Hi all,
I’m having a hard time wrapping my head around how to craft a particularly complex/weird alert rule, if it’s even possible.
We have a number of Ubiquiti AirFiber devices deployed across our network and I’d like to be able to craft a rule that will alert us when a given device is over 85% of available capacity. Unfortunately, the devices do not appear to self-report a utilization figure through SNMP. That would be too easy, I suppose.
The issue I’m running into is that available capacity is dynamic depending on environmental conditions, so I can’t just compare throughput to a fixed number. I need to compare two values from completely separate tables within libre and I’m not sure if this is even doable?
For a given device, I need to compare eth0 ifInOctets_rate*8 with the airfiber TX rate, and vice versa (outoctetsrate with RX rate). The AirFiber devices report traffic throughput on an interface that it names eth0 which has a defined “speed” of 10mbit/sec; as the connection is asymmetrical, I can’t even go in and manually tweak the “speed” as this would prevent us from being notified about congestion in the lower-bandwidth direction.
I can retrieve the TX/RX rates thus;
wireless_sensors.sensor_type = “airos-tx” && wireless_sensors.sensor_class = “rate” provides TX rate in bits/s
wireless_sensors.sensor_type = “airos-rx” && wireless_sensors.sensor_class = “rate” provides RX rate in bits/s
I don’t seem to be able to retrieve the rate number with a single line item (something along the lines of %wireless_sensors.airos-tx.rate?) due to the way wireless sensor information is stored; Here’s where I run into a wall, as my understanding of how the macro/alert system works is tenuous at best, so I don’t know where to go next, or if what I’m trying to do is even achievable.
Could someone help me out with creating a macro or series of macros that will return the current percentage utilization of this AirFiber link, if this is even doable?
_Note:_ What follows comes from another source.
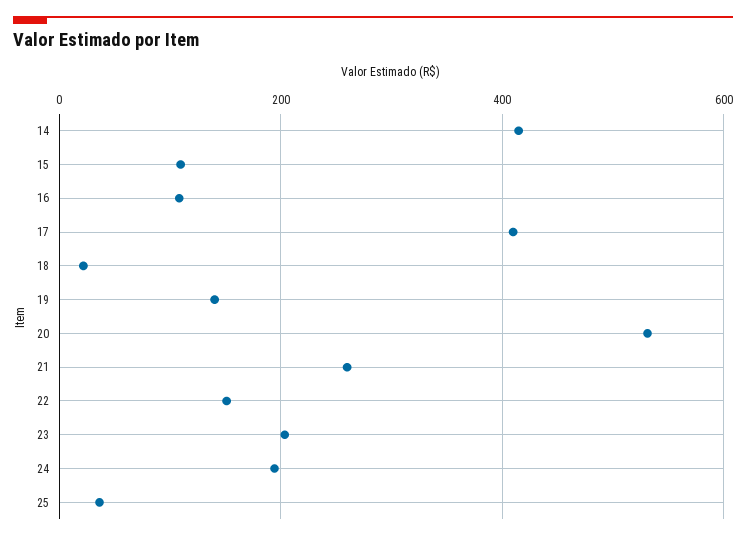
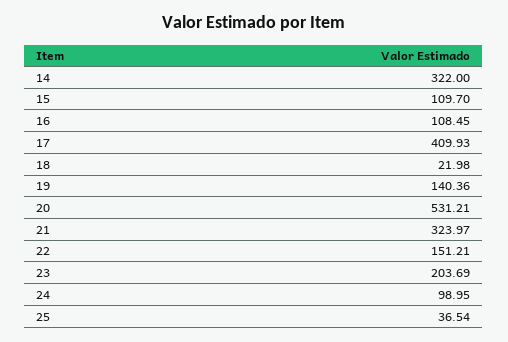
14: 420 -> 322
21: 260 -> 323.97
24: 200 -> 98.95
If I can get to the point where I can retrieve current capacity of the link and compare it to throughput on eth0, I should be able to get the rest of the way myself
A sanitized poller run for this device can be found here: https://pastebin.com/LEbty9b2 in case that’s of any use.
Thanks in advance for the help; if I’m entirely on my own or this would require major changes to a polling module please feel free to tell me to shove off, I’m just at a loss here.